SDUSD Should Lease Armored Vehicle, Add Patrol Cars: Trustee

One school board member proposed leasing the armored vehicle to local police and using the money to fund new school police cars

A San Diego Unified School Board trustee said Thursday he considers the district’s acquisition of an armored vehicle a “misguided priority.”

School Board Trustee Scott Barnett said the Mine Resistant Ambush Protected vehicle is not something the district should have in its fleet.

“We’re a school district, we’re about education,” he said.

"Yes we do need to protect our kids but I believe this vehicle - armred vehicle - is misguided and does not represent what the district wants to put out there as the symbol of our district." 

SDUSD accepted the $710,000 MRAP as part of a program to distribute vehicles left over after withdrawals from Afghanistan and Iraq. The only cost would be shipping the vehicle from Texas to San Diego (estimated to be $1,000 to $4,700).

According to an internal memo sent to SDUSD Superintendent Cindy Marten from the district’s police chief, cost of maintaining the School Police Student Rescue Vehicle would range from $500 to $1,000 annually.

The second largest school district in the state of California has a fleet of approximately 1,000 vehicles ranging from school buses to maintenance and delivery trucks.

According to Barnett, SDUSD has no plan for replacing its aging vehicles including 10 of the district's police cruisers that each has over 130,000 miles.

Through the grant, SDUSD cannot sell the MRAP but Barnett proposed leasing the armored vehicle to local police and using the money to fund new school police cars.

San Diego Unified School Police Chief Rueben Littlejohn says leasing the MRAP to other law enforcement agencies would counteract the benefit of owning it.

“In an active shooter situation this vehicle, which is bulletproof, would be backed up to a classroom door as close as possible and officers would usher students and teachers into the vehicle and get them out of harm's way as quickly as possible,” Chief Littlejohn said.

He believes if school police had to wait for its arrival, it would not be useful in an emergency situation.

Barnett said the plan to accept the MRAP was not discussed with the board or listed on a board agenda.
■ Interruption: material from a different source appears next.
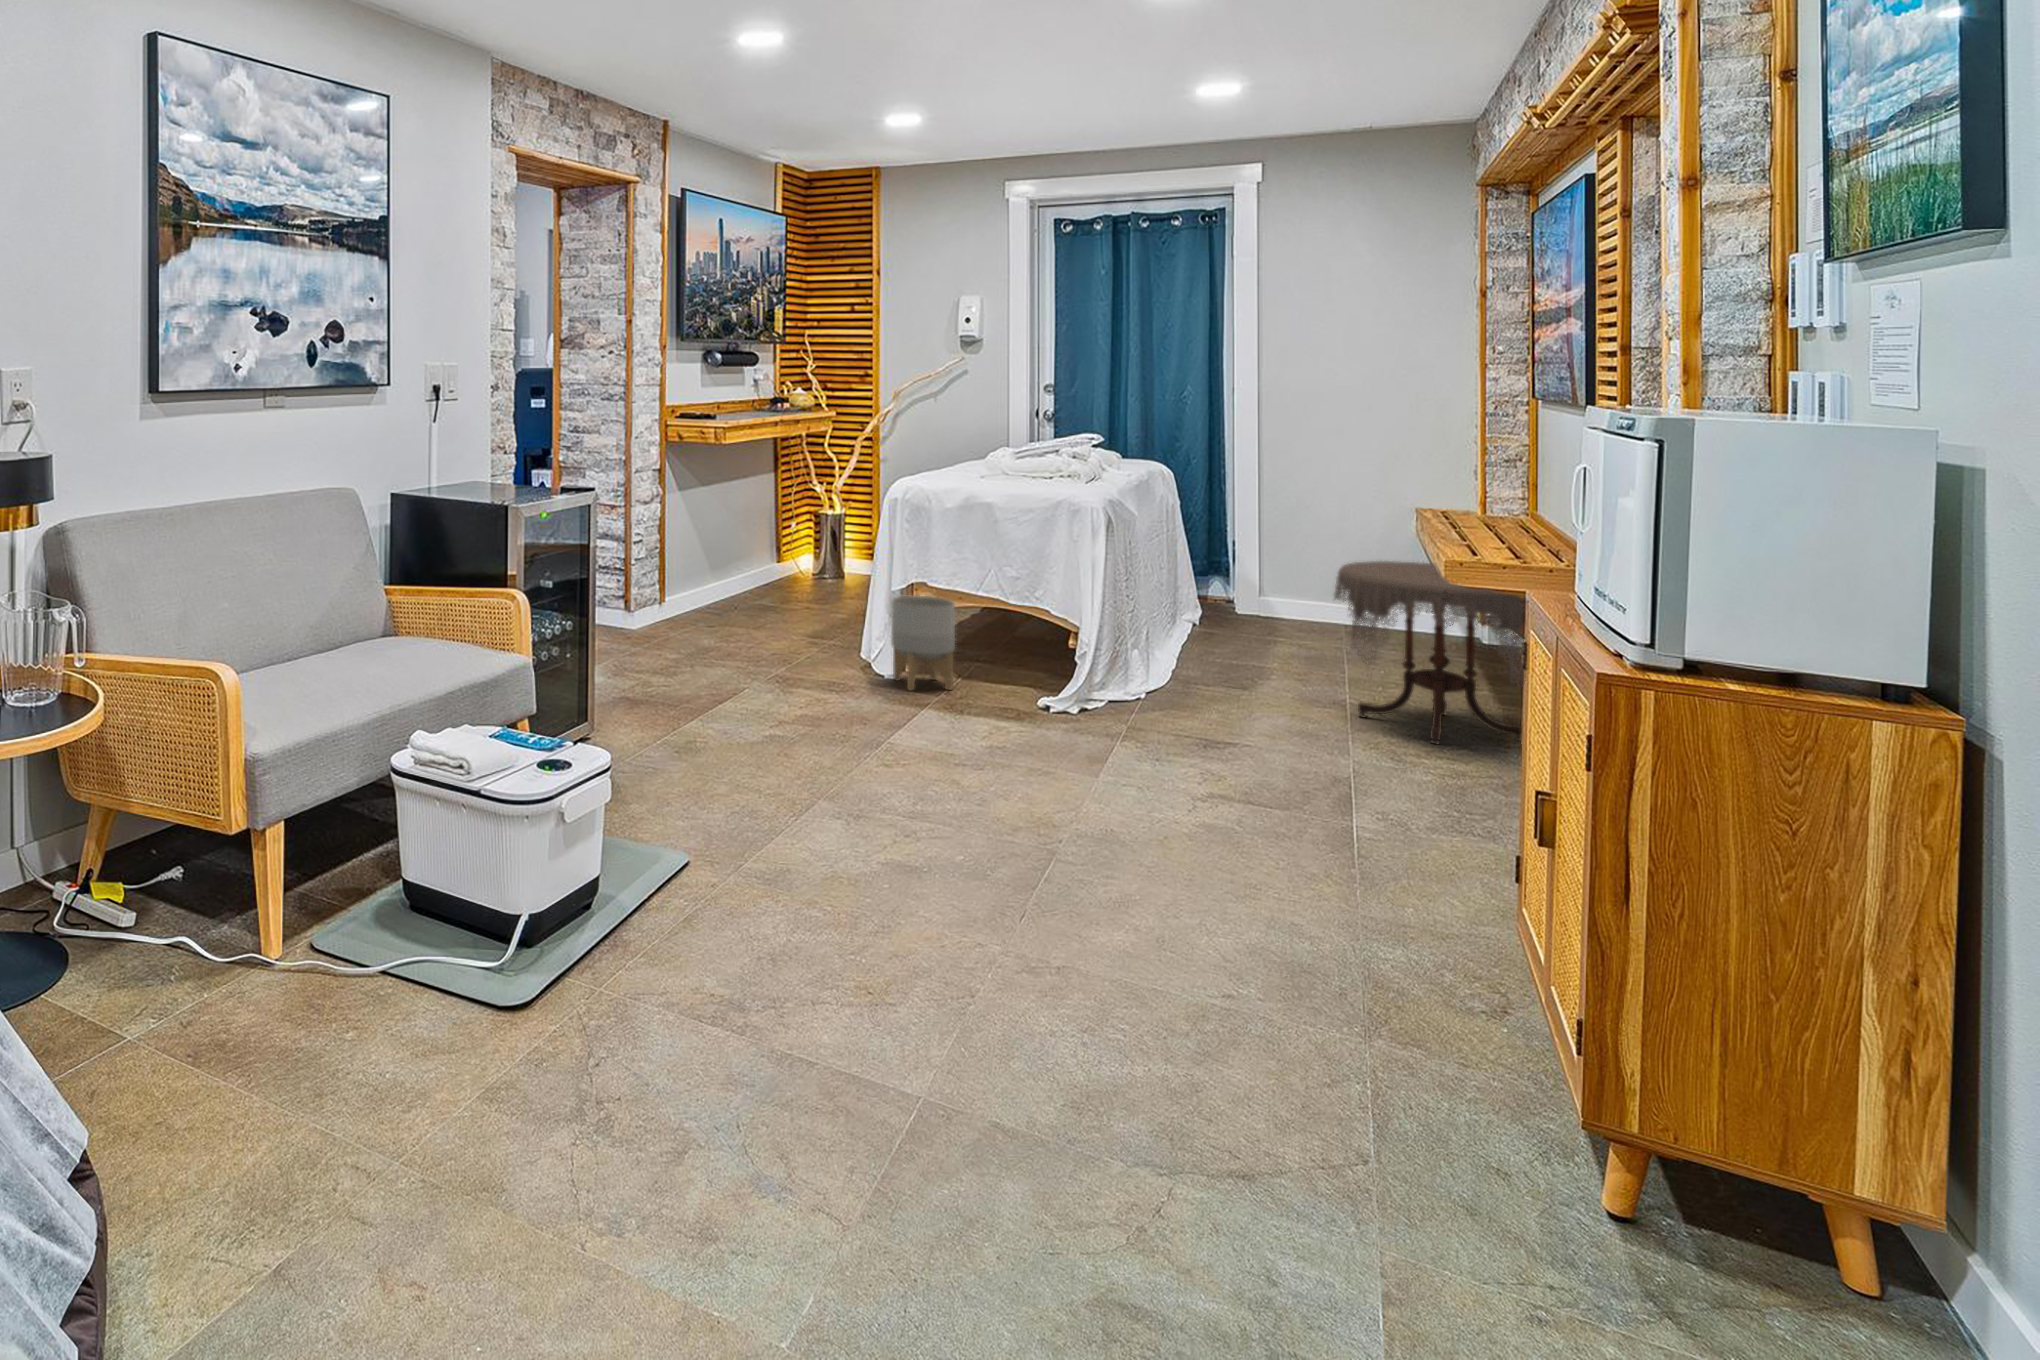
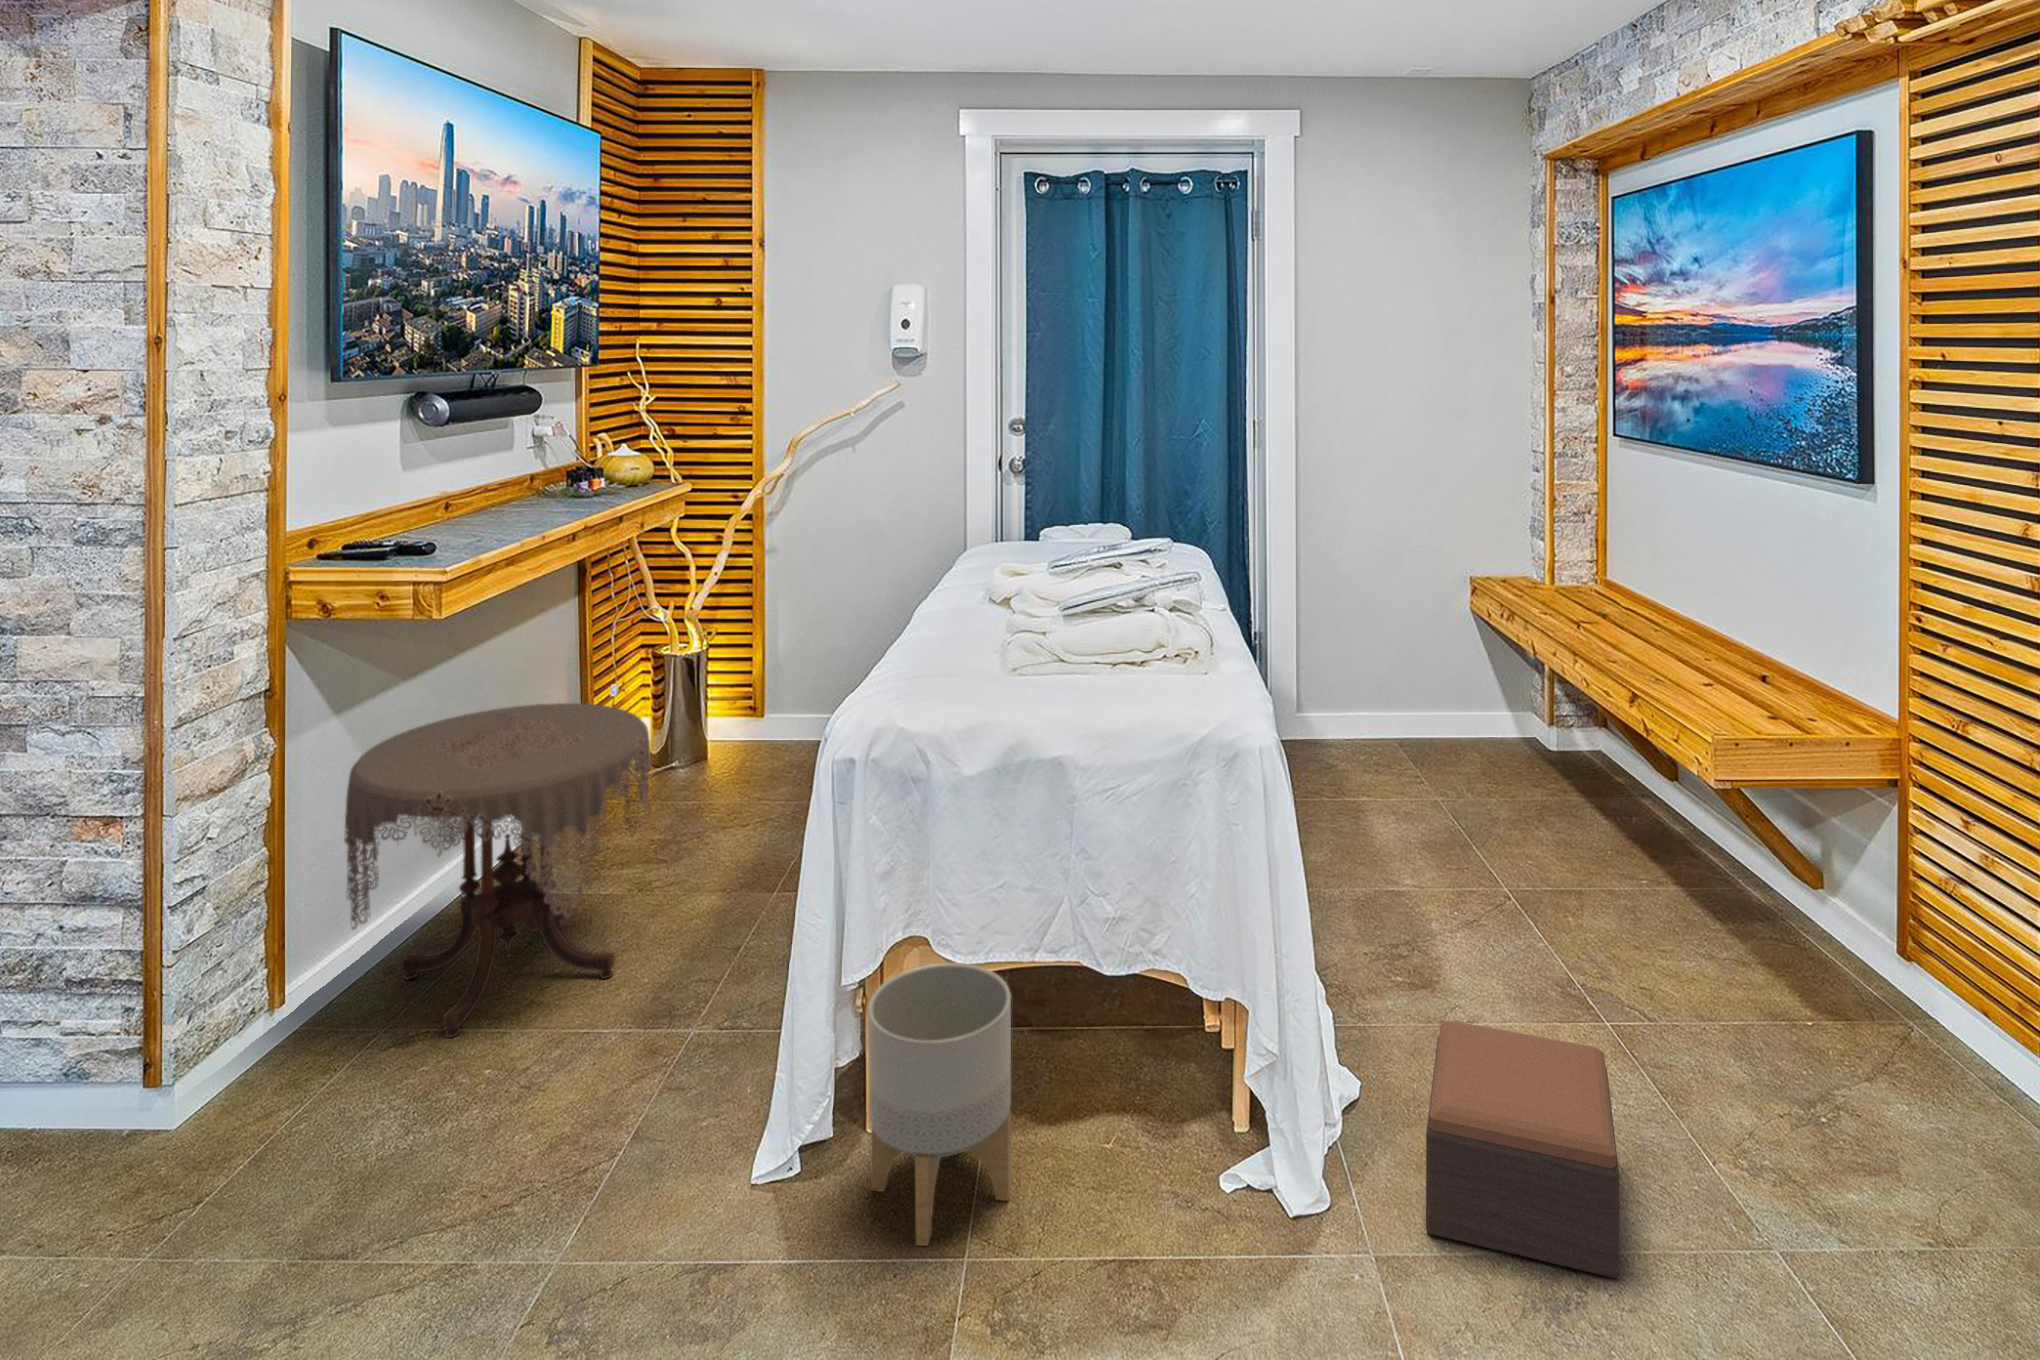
side table: present [1335,561,1526,744] -> present [344,703,652,1038]
footstool: none [1141,658,1265,746] -> present [1426,1021,1619,1278]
He said he first learned of the plan through a post on Facebook.

“This is an issue that the school board would have been interested in at least knowing about and, I believe, discussing and determining whether or not this is something we want in our fleet,” Barnett said.

In his opinion, the district should have waited to accept the grant until school officials had the chance to see results of a two-year review of the district's security needs. That report is scheduled to be released Sept. 23.